Response To Statement By Industry’s Spokesperson; 24-Page Ballot Question Protects Industry, Fails To Protect Consumers

BOSTON – The Campaign for a Safe and Healthy Massachusetts (SHMA) issued the following statement regarding the Marijuana Industry’s commitment to protecting kids and communities.

The statement is in response to quotes from the industry’s Massachusetts spokesperson following a SHMA press conference regarding the edibles market that would be established under commercial legalization.

The SHMA press conference highlighted the prevalence of the edibles market under commercial legalization and the fact that there would be no potency limits placed on those products. In response, the industry’s spokesperson offered a familiar refrain – pushing it to the Cannabis Control Commission, which would be formed after the question was passed.

“I find it very difficult to believe that the Cannabis Control Commission, who has full authority to exercise what type of products can be sold — what shape, what manner, how they’re packaged, how they’re marketed — would allow anything to be sold that would pose any sort of a threat to children,” said spokesperson Jim Borghesani.

The following is a statement from Safe and Healthy Massachusetts Campaign Manager Nick Bayer:

“Every time concerns come up about protecting consumers or limiting the harmful impact of edibles, the Marijuana Industry has the same response – let the Cannabis Control Commission deal with it. Their constant referencing of the Cannabis Control Commission is just a head fake from the real issue.
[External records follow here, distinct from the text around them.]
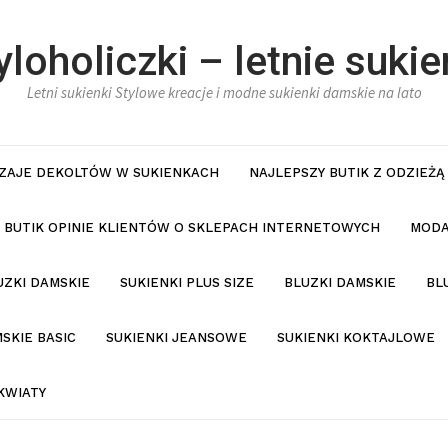
yloholiczki – letnie sukie
Letni sukienki Stylowe kreacje i modne sukienki damskie na lato
ZAJE DEKOLTÓW W SUKIENKACH
NAJLEPSZY BUTIK Z ODZIEŻĄ
BUTIK OPINIE KLIENTÓW O SKLEPACH INTERNETOWYCH
MODA
UZKI DAMSKIE
SUKIENKI PLUS SIZE
BLUZKI DAMSKIE
BL
SKIE BASIC
SUKIENKI JEANSOWE
SUKIENKI KOKTAJLOWE
KWIATY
Because if the Marijuana Industry really was concerned with protecting consumers or addressing the edibles problem, they would have written meaningful protections into their own ballot question. Instead, their ballot proposal specifically authorizes edibles, places no restrictions on potencies, authorizes the marketing of these products, and does nothing to address impaired driving. And we know in Colorado, once the ballot question passed, the Industry then fought regulations every step of the way.
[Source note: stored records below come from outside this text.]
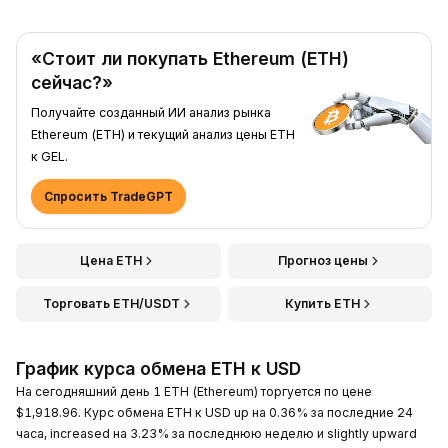
«Стоит ли покупать Ethereum (ETH)
сейчас?»
Получайте созданный ИИ анализ рынка
Ethereum (ETH) и текущий анализ цены ETH
к GEL.
Спросить TradeGPT
Цена ETH
Прогноз цены
Торговать ETH/USDT
Купить ETH
График курса обмена ETH к USD
На сегодняшний день 1 ETH (Ethereum) торгуется по цене
$1,918.96. Курс обмена ETH к USD up на 0.36% за последние 24
часа, increased на 3.23% за последнюю неделю и slightly upward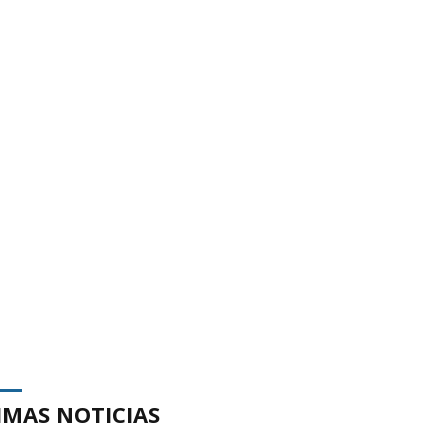
IMAS NOTICIAS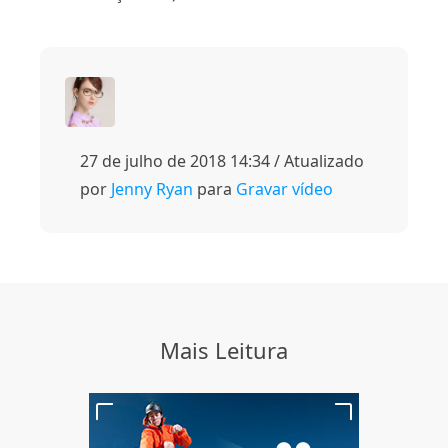
27 de julho de 2018 14:34 / Atualizado
por
Jenny Ryan
para
Gravar vídeo
Mais Leitura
The Marijuana Industry devoted twenty-four pages of this ballot question to protect their interests, but failed to protect Massachusetts consumers and communities. That is why this ballot question – written by and for the Big Marijuana Industry – is the wrong path for Massachusetts.”

Background

The ballot question written by the marijuana industry is twenty-four pages. Among the provisions written INTO the ballot question include:

SPECIFICALLY AUTHORIZES marijuana edibles (products like candy bars, gummy bears, “cannabis cola,” etc.), oils and concentrates

SEVERELY RESTRICTS municipalities’ (and the state’s) ability to limit the nature and presence of the marijuana industry in their communities.
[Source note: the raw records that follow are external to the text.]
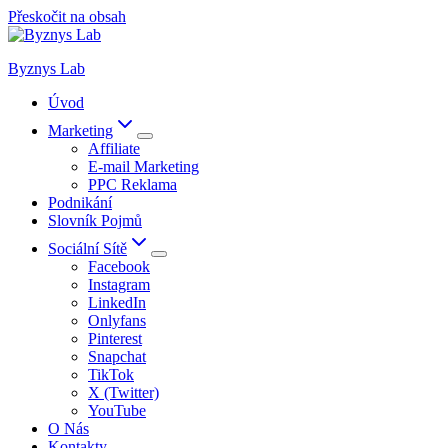
Přeskočit na obsah
Byznys Lab
Úvod
Marketing
Affiliate
E-mail Marketing
PPC Reklama
Podnikání
Slovník Pojmů
Sociální Sítě
Facebook
Instagram
LinkedIn
Onlyfans
Pinterest
Snapchat
TikTok
X (Twitter)
YouTube
O Nás
Kontakty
BARS communities from restricting “home grows.”

GUARANTEES PREFERENTIAL LICENSING for existing industry insiders

SETS tax rate very low, meaning little or no net revenue benefit

Among the protections NOT included into the ballot question:

NO limits on THC percentage

NO protections against drugged driving

NO provisions for data collection and research

NO LIMIT on the number of stores that can sell marijuana statewide or number of operations to grow or manufacture marijuana and marijuana products.